MONTAÑÉS DE LOS PIRINEOS
Los autores que han estudiado detenidamente este perro (Pierre Mégnin, de Bylandt, Sénac Lagrange) están de acuerdo en que no constituye una raza autóctona europea. Al igual que las demás razas de perros de montaña esxistentes en Europa, la de los Pirineos debió de ser introducida durante las invasiones arias, encontrándose el antecesor común a todas ellas en el Dogo del Tíbet. Los historiadores locales señalan que, ya en el siglo XV, algunos perros de los Pirineos estaban destinados a la guarda del castillo de Foix y de Lourdes. En el siglo XVII fueron introducidos en la corte de Luis XV por Mme. de Maintenon y luego por Louvois, siendo más tarde exportados a diversos países. En Francia son numerosas la regiones donde se le cría.
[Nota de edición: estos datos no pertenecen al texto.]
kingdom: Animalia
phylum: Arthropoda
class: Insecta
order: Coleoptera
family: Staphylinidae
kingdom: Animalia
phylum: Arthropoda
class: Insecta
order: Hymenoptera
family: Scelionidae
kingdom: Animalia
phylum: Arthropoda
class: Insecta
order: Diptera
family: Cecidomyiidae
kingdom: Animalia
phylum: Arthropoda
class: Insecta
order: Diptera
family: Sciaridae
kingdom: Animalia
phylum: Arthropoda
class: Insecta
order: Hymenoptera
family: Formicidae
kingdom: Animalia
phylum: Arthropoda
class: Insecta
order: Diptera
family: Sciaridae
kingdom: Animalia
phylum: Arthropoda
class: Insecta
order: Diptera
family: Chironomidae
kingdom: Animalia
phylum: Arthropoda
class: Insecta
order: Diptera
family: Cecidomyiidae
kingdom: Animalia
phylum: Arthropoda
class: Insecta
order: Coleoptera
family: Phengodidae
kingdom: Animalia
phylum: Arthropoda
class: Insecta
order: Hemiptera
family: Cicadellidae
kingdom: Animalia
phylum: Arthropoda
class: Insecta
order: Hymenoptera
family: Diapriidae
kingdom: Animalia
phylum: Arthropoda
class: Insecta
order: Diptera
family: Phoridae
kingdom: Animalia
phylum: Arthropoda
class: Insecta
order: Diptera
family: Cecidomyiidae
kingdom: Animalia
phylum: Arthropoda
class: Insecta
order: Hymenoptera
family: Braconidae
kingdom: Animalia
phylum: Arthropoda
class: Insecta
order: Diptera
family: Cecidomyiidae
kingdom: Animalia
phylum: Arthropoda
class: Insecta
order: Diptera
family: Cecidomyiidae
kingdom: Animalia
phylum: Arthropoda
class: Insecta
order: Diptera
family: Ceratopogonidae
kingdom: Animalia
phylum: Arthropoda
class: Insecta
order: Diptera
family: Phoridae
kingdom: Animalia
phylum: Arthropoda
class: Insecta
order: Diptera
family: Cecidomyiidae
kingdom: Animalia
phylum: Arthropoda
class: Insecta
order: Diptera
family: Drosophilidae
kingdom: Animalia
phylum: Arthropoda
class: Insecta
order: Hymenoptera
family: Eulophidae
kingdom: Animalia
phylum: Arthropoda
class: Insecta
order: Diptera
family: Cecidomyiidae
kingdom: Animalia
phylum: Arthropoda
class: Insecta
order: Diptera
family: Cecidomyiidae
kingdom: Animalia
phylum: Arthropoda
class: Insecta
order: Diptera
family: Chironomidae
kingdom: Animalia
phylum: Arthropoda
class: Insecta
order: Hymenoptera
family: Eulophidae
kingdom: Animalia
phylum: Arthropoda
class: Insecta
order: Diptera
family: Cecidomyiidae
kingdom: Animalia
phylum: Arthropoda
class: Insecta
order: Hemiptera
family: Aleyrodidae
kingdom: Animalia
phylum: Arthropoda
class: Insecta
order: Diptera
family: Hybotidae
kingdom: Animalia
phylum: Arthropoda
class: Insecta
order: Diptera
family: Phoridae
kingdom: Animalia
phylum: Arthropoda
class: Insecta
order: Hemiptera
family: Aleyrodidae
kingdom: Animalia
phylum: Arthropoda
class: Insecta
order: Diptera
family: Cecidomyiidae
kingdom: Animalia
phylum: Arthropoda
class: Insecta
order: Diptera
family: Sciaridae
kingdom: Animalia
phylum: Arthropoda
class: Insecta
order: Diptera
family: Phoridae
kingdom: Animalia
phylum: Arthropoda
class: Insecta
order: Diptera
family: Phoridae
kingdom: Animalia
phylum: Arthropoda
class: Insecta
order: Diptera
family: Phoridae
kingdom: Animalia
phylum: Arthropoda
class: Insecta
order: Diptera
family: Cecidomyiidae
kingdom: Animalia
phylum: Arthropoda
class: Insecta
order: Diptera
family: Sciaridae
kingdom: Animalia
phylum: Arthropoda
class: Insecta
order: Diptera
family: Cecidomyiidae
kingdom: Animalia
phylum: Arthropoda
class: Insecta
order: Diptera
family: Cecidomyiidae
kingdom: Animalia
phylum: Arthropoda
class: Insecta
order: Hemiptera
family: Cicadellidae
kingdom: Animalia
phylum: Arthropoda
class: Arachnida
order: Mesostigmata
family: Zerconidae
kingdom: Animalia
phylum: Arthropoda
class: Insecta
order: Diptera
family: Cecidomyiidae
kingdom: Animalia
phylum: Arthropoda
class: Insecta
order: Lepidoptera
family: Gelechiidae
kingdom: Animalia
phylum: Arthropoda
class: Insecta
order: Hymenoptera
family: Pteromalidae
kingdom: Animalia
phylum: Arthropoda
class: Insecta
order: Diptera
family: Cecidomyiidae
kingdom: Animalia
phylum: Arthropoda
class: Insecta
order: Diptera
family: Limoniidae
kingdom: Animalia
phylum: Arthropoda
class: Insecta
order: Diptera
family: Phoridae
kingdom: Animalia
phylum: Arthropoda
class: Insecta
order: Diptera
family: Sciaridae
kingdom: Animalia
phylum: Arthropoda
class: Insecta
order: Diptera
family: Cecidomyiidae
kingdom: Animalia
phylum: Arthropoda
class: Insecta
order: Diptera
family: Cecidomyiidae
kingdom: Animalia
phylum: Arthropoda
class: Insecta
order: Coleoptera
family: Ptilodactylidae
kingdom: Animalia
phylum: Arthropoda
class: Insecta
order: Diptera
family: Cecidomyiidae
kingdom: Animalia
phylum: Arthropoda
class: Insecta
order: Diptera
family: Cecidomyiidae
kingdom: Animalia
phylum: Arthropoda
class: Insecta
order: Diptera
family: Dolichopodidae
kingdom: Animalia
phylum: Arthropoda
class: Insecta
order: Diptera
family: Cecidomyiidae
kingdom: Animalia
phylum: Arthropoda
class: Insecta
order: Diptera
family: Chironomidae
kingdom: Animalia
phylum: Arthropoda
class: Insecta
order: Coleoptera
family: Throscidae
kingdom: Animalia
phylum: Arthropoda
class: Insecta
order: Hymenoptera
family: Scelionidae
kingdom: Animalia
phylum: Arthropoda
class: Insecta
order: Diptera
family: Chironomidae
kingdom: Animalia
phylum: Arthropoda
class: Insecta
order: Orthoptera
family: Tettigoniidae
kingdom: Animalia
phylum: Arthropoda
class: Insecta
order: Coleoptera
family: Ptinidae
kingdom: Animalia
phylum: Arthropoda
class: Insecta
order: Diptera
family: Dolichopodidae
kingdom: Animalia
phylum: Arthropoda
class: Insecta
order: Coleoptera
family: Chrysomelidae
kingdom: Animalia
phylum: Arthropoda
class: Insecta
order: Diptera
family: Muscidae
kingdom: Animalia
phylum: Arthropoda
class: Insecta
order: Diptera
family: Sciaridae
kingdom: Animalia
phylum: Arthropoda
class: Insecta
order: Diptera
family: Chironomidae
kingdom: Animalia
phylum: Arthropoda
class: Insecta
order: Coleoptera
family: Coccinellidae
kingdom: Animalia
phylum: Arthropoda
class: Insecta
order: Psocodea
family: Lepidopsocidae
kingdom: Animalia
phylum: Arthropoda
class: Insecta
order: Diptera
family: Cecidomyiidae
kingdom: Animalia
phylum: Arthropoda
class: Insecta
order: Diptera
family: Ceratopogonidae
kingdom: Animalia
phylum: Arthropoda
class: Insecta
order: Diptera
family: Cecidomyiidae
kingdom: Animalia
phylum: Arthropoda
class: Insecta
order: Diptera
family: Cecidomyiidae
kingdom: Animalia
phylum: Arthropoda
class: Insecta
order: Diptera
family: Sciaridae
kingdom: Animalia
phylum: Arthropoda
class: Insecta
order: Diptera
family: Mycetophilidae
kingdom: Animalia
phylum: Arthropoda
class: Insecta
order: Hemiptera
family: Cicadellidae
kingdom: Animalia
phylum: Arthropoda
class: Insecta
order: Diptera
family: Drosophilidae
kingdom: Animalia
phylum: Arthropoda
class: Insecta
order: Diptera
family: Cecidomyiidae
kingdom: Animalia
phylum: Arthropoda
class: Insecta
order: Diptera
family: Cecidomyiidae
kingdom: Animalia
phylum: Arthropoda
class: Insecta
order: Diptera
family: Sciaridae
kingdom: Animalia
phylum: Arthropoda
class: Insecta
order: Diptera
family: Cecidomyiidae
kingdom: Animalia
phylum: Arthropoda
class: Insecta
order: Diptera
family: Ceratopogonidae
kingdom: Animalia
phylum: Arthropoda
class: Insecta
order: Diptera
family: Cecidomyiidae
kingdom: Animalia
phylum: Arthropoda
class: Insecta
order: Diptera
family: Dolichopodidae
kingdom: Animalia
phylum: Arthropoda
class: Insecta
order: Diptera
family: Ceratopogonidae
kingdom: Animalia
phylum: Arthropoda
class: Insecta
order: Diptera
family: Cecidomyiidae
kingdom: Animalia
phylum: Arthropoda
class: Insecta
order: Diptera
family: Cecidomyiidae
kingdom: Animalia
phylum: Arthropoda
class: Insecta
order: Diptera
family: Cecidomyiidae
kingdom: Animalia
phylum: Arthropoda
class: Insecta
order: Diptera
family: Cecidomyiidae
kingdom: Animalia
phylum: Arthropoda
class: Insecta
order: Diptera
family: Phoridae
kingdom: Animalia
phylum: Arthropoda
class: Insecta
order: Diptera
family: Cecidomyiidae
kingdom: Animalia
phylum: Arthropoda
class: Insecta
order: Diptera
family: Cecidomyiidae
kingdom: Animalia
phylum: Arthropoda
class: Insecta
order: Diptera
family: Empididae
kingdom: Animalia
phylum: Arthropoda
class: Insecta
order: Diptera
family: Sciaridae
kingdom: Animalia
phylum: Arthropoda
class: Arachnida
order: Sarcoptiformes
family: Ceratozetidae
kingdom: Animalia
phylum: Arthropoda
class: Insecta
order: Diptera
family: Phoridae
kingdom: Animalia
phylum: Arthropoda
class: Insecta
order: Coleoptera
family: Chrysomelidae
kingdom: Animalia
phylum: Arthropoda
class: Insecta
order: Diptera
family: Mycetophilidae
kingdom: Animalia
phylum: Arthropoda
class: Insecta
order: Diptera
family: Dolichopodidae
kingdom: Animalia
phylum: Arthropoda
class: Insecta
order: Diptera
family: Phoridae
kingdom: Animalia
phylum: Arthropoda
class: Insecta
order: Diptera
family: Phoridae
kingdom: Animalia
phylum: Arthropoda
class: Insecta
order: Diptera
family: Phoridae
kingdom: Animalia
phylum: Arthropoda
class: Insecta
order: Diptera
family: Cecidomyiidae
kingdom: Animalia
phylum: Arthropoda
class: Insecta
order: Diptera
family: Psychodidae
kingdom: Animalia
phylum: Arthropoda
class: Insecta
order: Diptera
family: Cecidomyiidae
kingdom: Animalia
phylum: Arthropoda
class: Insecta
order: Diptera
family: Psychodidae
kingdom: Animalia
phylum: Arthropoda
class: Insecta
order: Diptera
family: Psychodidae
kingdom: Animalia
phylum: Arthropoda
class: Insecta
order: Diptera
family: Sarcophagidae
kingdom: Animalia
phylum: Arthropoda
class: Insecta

En Inglaterra y América existen también crías muy prósperas de este can.
Su standard, sin embargo, no data más que de 1907. Pese a sus notables cualidades temperamentales y utilitarias, el Montañés Pirenaico no parece ser objeto de gran reproducción, debido sin duda a las vicisitudes de nuestra época, a su enorme tamaño y a los cuidados que su pelaje requiere. Ello no obstante, su majestuosa elegancia, su singular mirada y su carácter plácido, bondadoso y fiel, pero también bravo, han hecho que muchos cinófilos se ocupen de él, trabajando con fe y tenacidad para la conservación de la pureza de su tipo pese a las grandes dificultades actuales.
Tiene este perro una talla considerable (70 a 80 cm. en los machos, y de 65 a 72 en las hembras) y un aspecto impresionante y majestuoso, pero elegante al propio tiempo. Atendida su altura y tamaño general, su cabeza no resulta demasiado maciza, estando caracterizada por un cráneo ojival, un stop poco pronunciado y un hocico ancho y de labios poco colgantes. En conjunto la cabeza recuerda la de un oso pardo que tuviese las orejas caídas. Ojos más bien pequeños, de un castaño ambarino, con los párpados un poco oblicuos, apretados y pigmentados de negro. Su expresión es característica; los que conocen bien la raza dicen que es una expresión " pirenaica". En realidad resulta muy difícil analizarla y describirla por escrito: constituye un algo indefinible, acariciante, contemplativo y melancólico a la vez. Las orejas son algo pequeñas, triangulares, de punta redondeada, insertas al nivel de los ojos y apretadas contra las mejillas. Cuello corto, con ligera papada. Lomo largo, ancho y horizontal, con el pecho redondo pero no muy bajo. Grupa ligeramente inclinada y vientre moderadamente recogido. Espaldas un poco oblicuas, con la cruz bien marcada; aplomos rectos y pies compactos, poco largos y con dedos arqueados. Muslo robusto y carnoso, no muy largo; corvejones frecuentemente demasiado abiertos y rectos. Se exige la presencia de espolones dobles.
La cola es también característica: larga, espesa, con abundante penacho y un ligero gancho terminal. Su porte no debe ser bajo; en acción, se levanta sobre el lomo, redondeándose, posición que en el dialecto pirenaico se llama "arrondera". Pelo muy espeso, bastante largo, flexible y lacio. Es más largo y fino en la cola y calzones, tolerandose una ligera ondulación en esas regiones del cuerpo.
Color generalmente blanco puro, adornado en la cola. Mucosas siempre pigmentadas de negro. Las principales características que deben buscarse en este perro son los puntos de la cabeza, la mirada pirenaica, el aspecto general fuerte y elegante, el porte de la cola y el color del pelaje. En la vertiente española de los Pirineos se encuentran ejemplares por lo general tan perfectos como los de la francesa, si bien son menos altos, de pelo más ralo y a veces corto, de color más recargado en obscuro y de cabeza más ancha y redonda.
El perro Montañés de los pirineos vive en compañía de los rebaños. En otro tiempo desempeñó la misión de proteger a aquéllos contra el ataque de los lobos que infestaban la región, pero actualmente su papel casi se limita a la guarda y defensa de las viviendas en su área geográfica natural. Sin embargo, su majestuosa elegancia y su carácter singularmente afectuoso hacen que otras regiones lo adopten como perro de guarda y de compañía.